| Try it |
Since only the total matters, count the lines of these entries containing the word "сцепки" and write that total alone.

(Extracted page text data)
****************

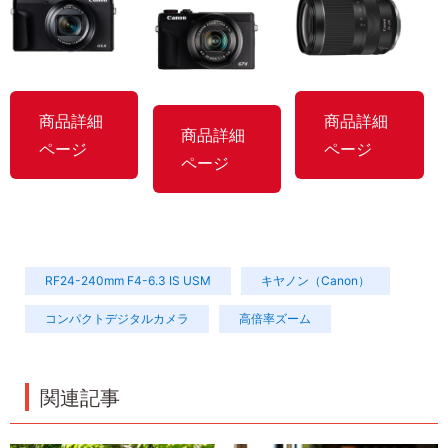
商品詳細
商品詳細
商品詳細
ページ
ページ
ページ
RF24-240mm F4-6.3 IS USM
キヤノン（Canon）
コンパクトデジタルカメラ
高倍率ズーム
関連記事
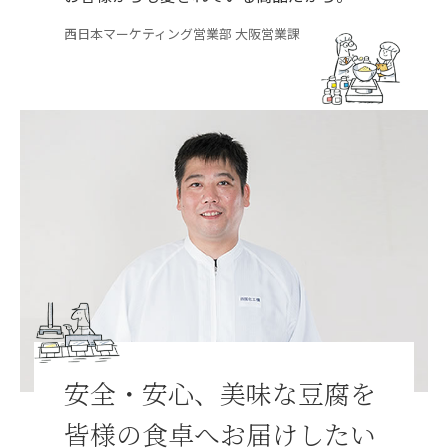
西日本マーケティング営業部 大阪営業課
安全・安心、美味な豆腐を
皆様の食卓へお届けしたい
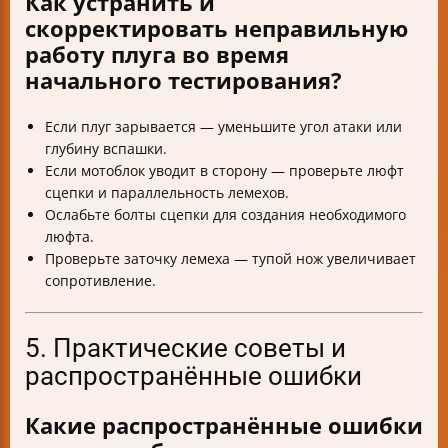
Как устранить и
скорректировать неправильную
работу плуга во время
начального тестирования?
Если плуг зарывается — уменьшите угол атаки или
глубину вспашки.
Если мотоблок уводит в сторону — проверьте люфт
сцепки и параллельность лемехов.
Ослабьте болты сцепки для создания необходимого
люфта.
Проверьте заточку лемеха — тупой нож увеличивает
сопротивление.
5. Практические советы и
распространённые ошибки
Какие распространённые ошибки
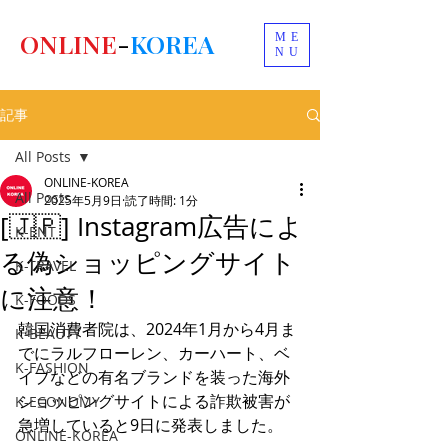
ONLINE
-
KOREA
ME
NU
記事
All Posts
ONLINE-KOREA
All Posts
2025年5月9日
読了時間: 1分
[🇯🇵] Instagram広告によ
K-ENT
る偽ショッピングサイト
K-TRAVEL
に注意！
K-FOODS
韓国消費者院は、2024年1月から4月ま
K-BEAUTY
でにラルフローレン、カーハート、ベ
K-FASHION
イプなどの有名ブランドを装った海外
ショッピングサイトによる詐欺被害が
K-ECONOMY
急増していると9日に発表しました。
ONLINE-KOREA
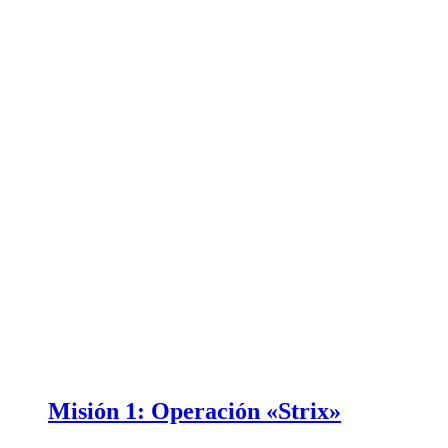
Misión 1: Operación «Strix»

****************

| Response to this exercise |
2